RX for Emotional Health

Meta-cognition means to think about one’s thinking. When was the last time you took pause to ask yourself why you think the way that you do? Why do you have a particular thought? When we become aware of the root of our feelings our self-understanding deepens. Through meta-cognition we can begin to decipher where fear and anxiety contribute to our lack of peace and create “dis” ease—literally and figuratively. 

How is it that we don’t know ourselves? Have I not lived with myself for the span of my life? 

We live in an era where downtown is filled with mind-numbing activities, TV, Internet, movies, etc…and so we do not often reflect on our own thinking. 

How do we combat this “dis” ease of living out of touch with ourselves? How do we live in accordance with who we are? 

Like anything, learning to read, riding a bike, mastering a new recipe—it takes time. We must practice knowing ourselves. We must spend time with ourselves learning to meta-cognate on our thinking. 

Discover what you really want. Become your authentic self! Be happy. Be free. Practice--try sitting still and looking deep within. 

Try to understand where your thoughts originate. Where did I get the idea that I am not enough? When you find the root of your own self-negativity, try replacing those thoughts with these uplifting aspirations:

“I aspire to think this way. I am examining my own thinking. I am in a state of meta cognition on my negative thoughts and I choose to replace them with the following aspirations: 

May I be peaceful, happy, and light in body and spirit.

May I be safe and free from injury.

May I be free from anger, afflictions, fear and anxiety.

May I learn to look at myself with eyes of understanding and love.

May I be able to recognize and touch the seeds of joy within myself.

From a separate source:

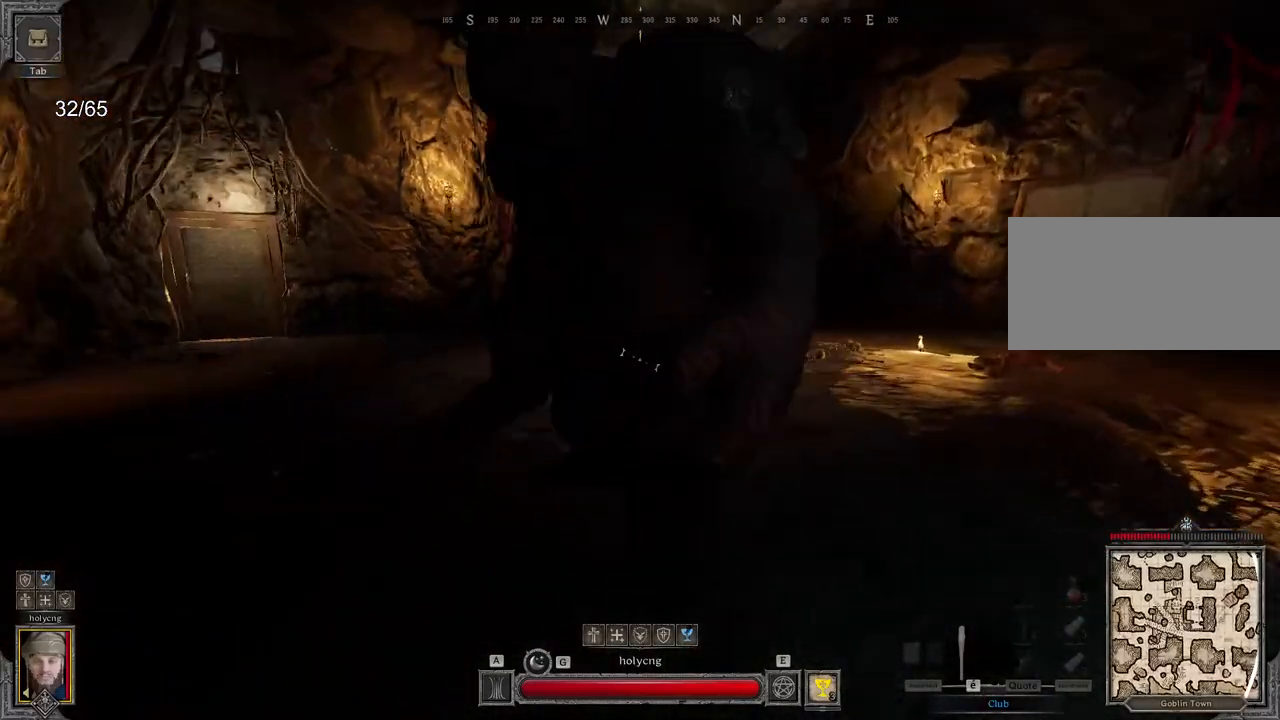
{"keys": ["d", "s"], "mouse": [], "events": [[100, "mouse_left", "up"], [300, "z", "up"], [450, "s", "down"]]}
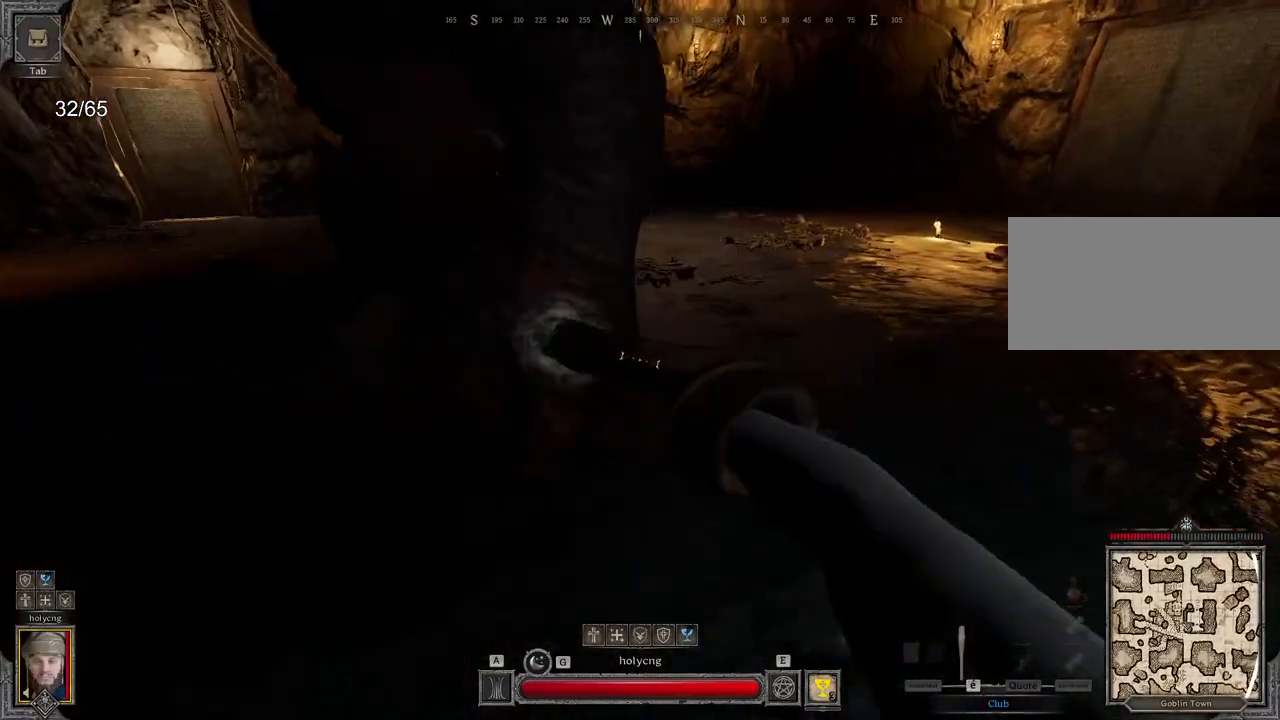
{"keys": ["d", "s"], "mouse": [], "events": []}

May I learn to identify and see the sources of anger, craving and delusion in myself.

-Thich Nhat Hahn

Looking deeply in ourselves and replacing our normal thoughts with these aspirations for our day will help each of us to gain a deeper understanding of our own meta-cognition. When we can identify where our thoughts come from, we can replace them with healthier loving aspirations for ourselves.